:: Collected data

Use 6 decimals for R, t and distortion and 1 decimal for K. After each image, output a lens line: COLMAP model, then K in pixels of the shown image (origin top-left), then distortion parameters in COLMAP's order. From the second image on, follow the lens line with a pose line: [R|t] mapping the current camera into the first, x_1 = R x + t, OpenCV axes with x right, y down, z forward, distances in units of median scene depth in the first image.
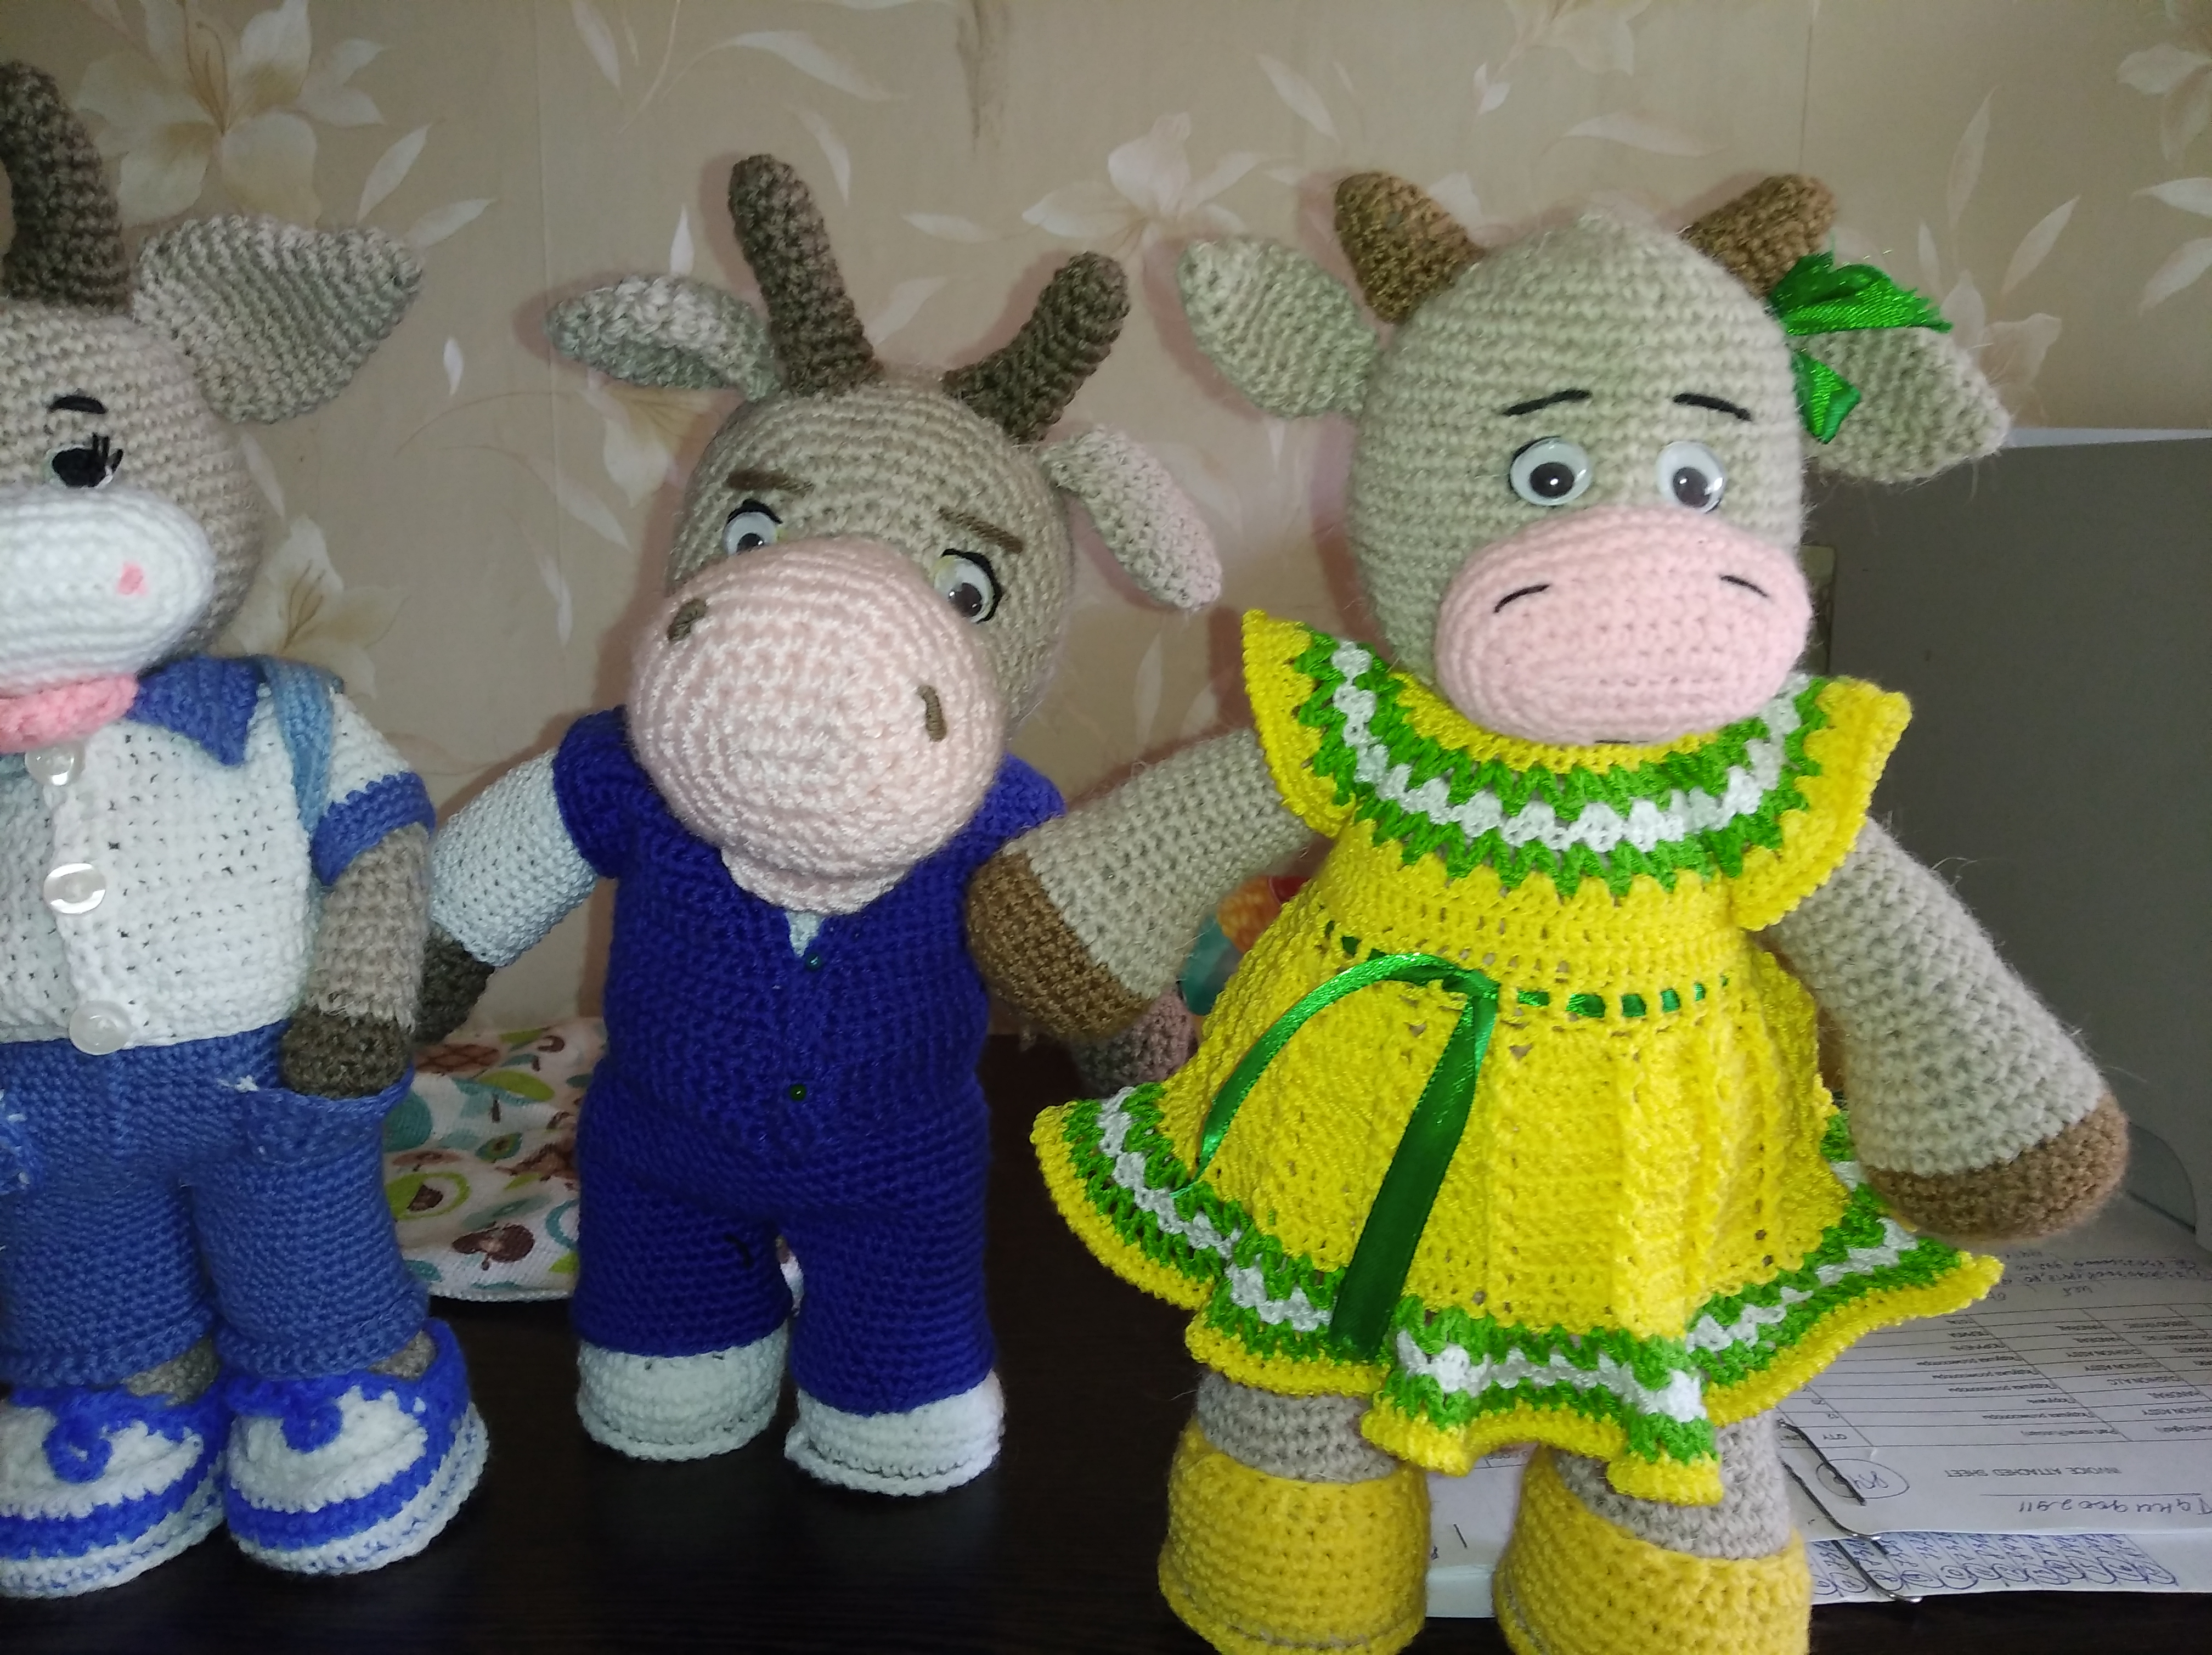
lens RADIAL K [[1781.9, 0, 1018.1], [0, 1781.9, 825.4], [0, 0, 1]] dist [0.094333, -0.199387]
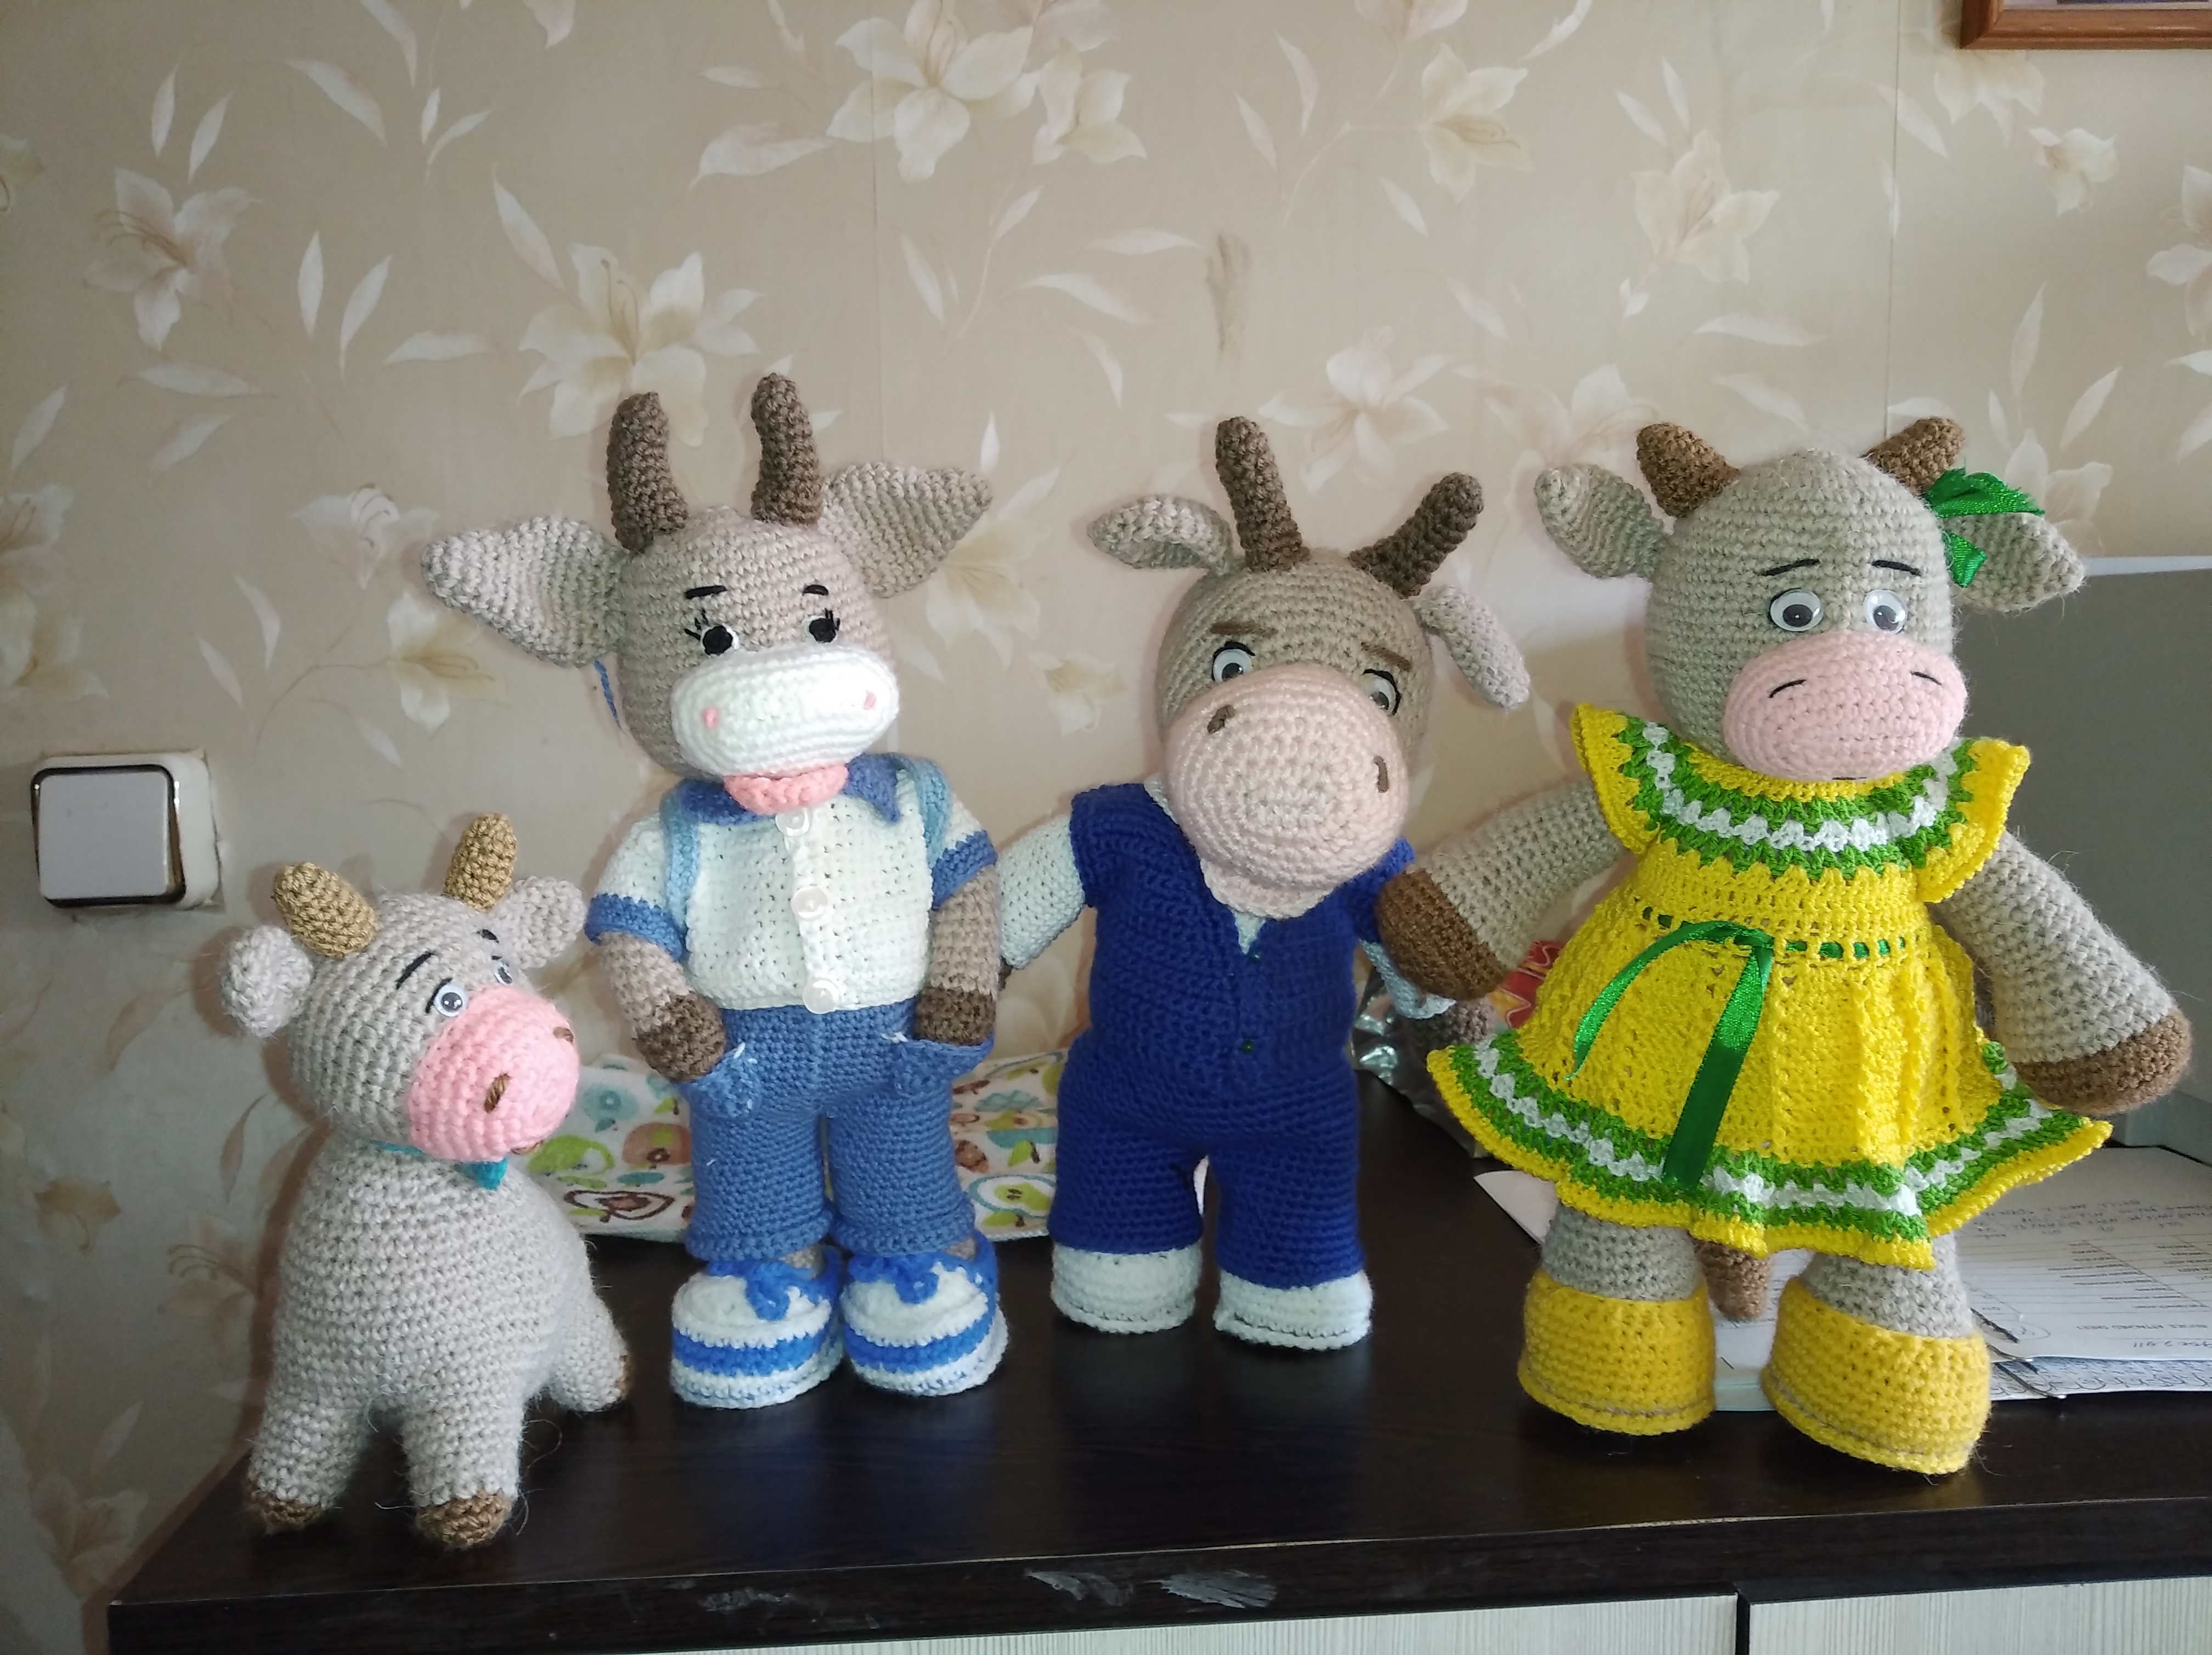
lens RADIAL K [[1647.0, 0, 1106.0], [0, 1647.0, 827.5], [0, 0, 1]] dist [0.078155, -0.146870]
pose [[0.999420, -0.020179, -0.027448, -0.237075], [0.018387, 0.997776, -0.064063, 0.066722], [0.028680, 0.063521, 0.997568, -0.404002]]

::::

> What the exercise asks: Start at the first line and set down all of the data exactly, passing over the pictures.

> Response to the task:
Use 6 decimals for R, t and distortion and 1 decimal for K. After each image, output a lens line: COLMAP model, then K in pixels of the shown image (origin top-left), then distortion parameters in COLMAP's order. From the second image on, follow the lens line with a pose line: [R|t] mapping the current camera into the first, x_1 = R x + t, OpenCV axes with x right, y down, z forward, distances in units of median scene depth in the first image.
lens RADIAL K [[1781.9, 0, 1018.1], [0, 1781.9, 825.4], [0, 0, 1]] dist [0.094333, -0.199387]
lens RADIAL K [[1647.0, 0, 1106.0], [0, 1647.0, 827.5], [0, 0, 1]] dist [0.078155, -0.146870]
pose [[0.999420, -0.020179, -0.027448, -0.237075], [0.018387, 0.997776, -0.064063, 0.066722], [0.028680, 0.063521, 0.997568, -0.404002]]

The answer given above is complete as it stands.